Which means he must be doing something right.
“We’re not on a sustainable path,” the governor said last week, unveiling a 12-point plan to address the multiple billion-dollar obligations for which taxpayers are on the hook in funding the retirements of state and local public employees.
At a time when Sacramento, cities, and counties all face big deficits and huge debts, the pension issue has emerged as the most visible symbol of the public’s dismay about government spending.
As a policy matter, paying for pensions, at least in the short term, is a relatively modest problem given the massive scale of the state’s fiscal woes; retirement costs account for just 3 percent of Sacramento’s overall budget, and the average public pension is only about $26,000 a year, despite news stories highlighting a relatively small number of outrageous abuses. As a long-term issue, however, it is far more dire; one study estimates that state and local governments face an unfunded future pension liability of as much as $500 billion in California, and retirement costs for cities, counties, and special districts, which administer thousands of plans linked to the state’s, are proportionately of much greater magnitude.

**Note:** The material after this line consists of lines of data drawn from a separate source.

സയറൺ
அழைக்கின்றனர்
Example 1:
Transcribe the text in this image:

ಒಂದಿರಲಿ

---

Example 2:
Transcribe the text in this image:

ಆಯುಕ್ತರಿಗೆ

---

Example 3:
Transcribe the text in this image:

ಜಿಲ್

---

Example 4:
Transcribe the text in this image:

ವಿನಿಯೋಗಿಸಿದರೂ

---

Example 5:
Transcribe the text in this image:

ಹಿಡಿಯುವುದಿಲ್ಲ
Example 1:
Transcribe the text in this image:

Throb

As a political matter, however, pensions lead the public’s agenda for what they want changed about government. Nearly eight in 10 Californians identified the cost of retirement plans as a problem in a recent Public Policy Institute of California survey; over half said the state should decrease pension plans as a way to balance the budget this year; and seven in 10 favor a cheaper 401(k) plan over the current, far more expensive, defined benefit system.

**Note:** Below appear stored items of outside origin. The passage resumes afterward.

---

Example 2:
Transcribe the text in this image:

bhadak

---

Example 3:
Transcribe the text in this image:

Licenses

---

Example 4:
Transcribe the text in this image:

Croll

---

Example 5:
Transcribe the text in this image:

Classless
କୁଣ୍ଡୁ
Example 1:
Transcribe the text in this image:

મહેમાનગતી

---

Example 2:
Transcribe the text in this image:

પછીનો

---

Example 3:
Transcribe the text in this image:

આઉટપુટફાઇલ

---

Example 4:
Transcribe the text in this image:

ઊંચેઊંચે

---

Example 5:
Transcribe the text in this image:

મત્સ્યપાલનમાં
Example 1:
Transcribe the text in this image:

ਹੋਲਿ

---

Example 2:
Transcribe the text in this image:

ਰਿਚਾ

THE PLAN: In response, the governor proposed major reforms to restructure the system, which he said would save taxpayers more than $10 billion over the next 30 years. Key elements include:
• Raising the retirement age for most new employees to 67; public workers between 50 and 62 currently can retire with full benefits, depending on the type of work they do.
• Splitting contributions to the system 50-50 between workers and government employers; employees typically now pay a smaller share, and some pay nothing.

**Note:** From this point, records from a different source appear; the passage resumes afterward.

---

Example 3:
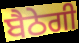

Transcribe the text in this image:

ਬੈਠੇਗੀ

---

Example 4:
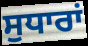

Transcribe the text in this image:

ਸੁਧਾਰਾਂ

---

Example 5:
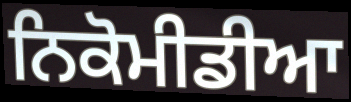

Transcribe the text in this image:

ਨਿਕੋਮੀਡੀਆ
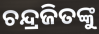
ଚନ୍ଦ୍ରଜିତଙ୍କୁ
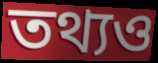
তথ্যও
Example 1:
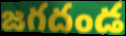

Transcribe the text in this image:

• Adopting a hybrid system that would require taxpayers to fund a smaller portion of pensions for new employees, with more financed by private-sector–style 401(k) investment programs.
THE POLITICS: Some Republicans praised the governor for a good-faith effort on what is their top priority, but many GOP leaders knocked the proposal as inadequate in addressing immediate fiscal problems and reducing pension cost for current workers. Said state Republican chairman Tom Del Beccaro: “Brown’s plan, while a small step in the right direction, proposes to save only $1 billion a year. California can’t wait 500 years for a solution.”
Far gnarlier for Brown is the opposition of some fellow Democrats, and of public-employee union leaders, the strongest allies of his campaign for governor, who vowed to fight the plan in the Legislature.
“The governor has indicated that labor will not like many of his proposals,” said labor leader Dave Low, referencing comments Brown made before releasing his proposal. “He is right.”
Brown wants pension reform to be approved by voters and wants it placed on next November’s ballot. To do so, he needs a two-thirds vote of the Legislature.
Responding to Democratic and labor critics, he warned that failure to put pension reform on the 2012 ballot would politically backfire. Unions are aiming at least one tax-increase measure at next year’s election, while conservatives are pushing an anti-labor initiative to prevent automatic withdrawal of union dues from paychecks.
Unless voters have an opportunity to fix the pension mess, the governor said, liberals and progressives will face defeat on both of these issues.
“The Legislature is well advised to take this very seriously,” Brown said, “get it all enacted, and get it on the ballot in November, when other things may be on the ballot that they’re quite interested in.”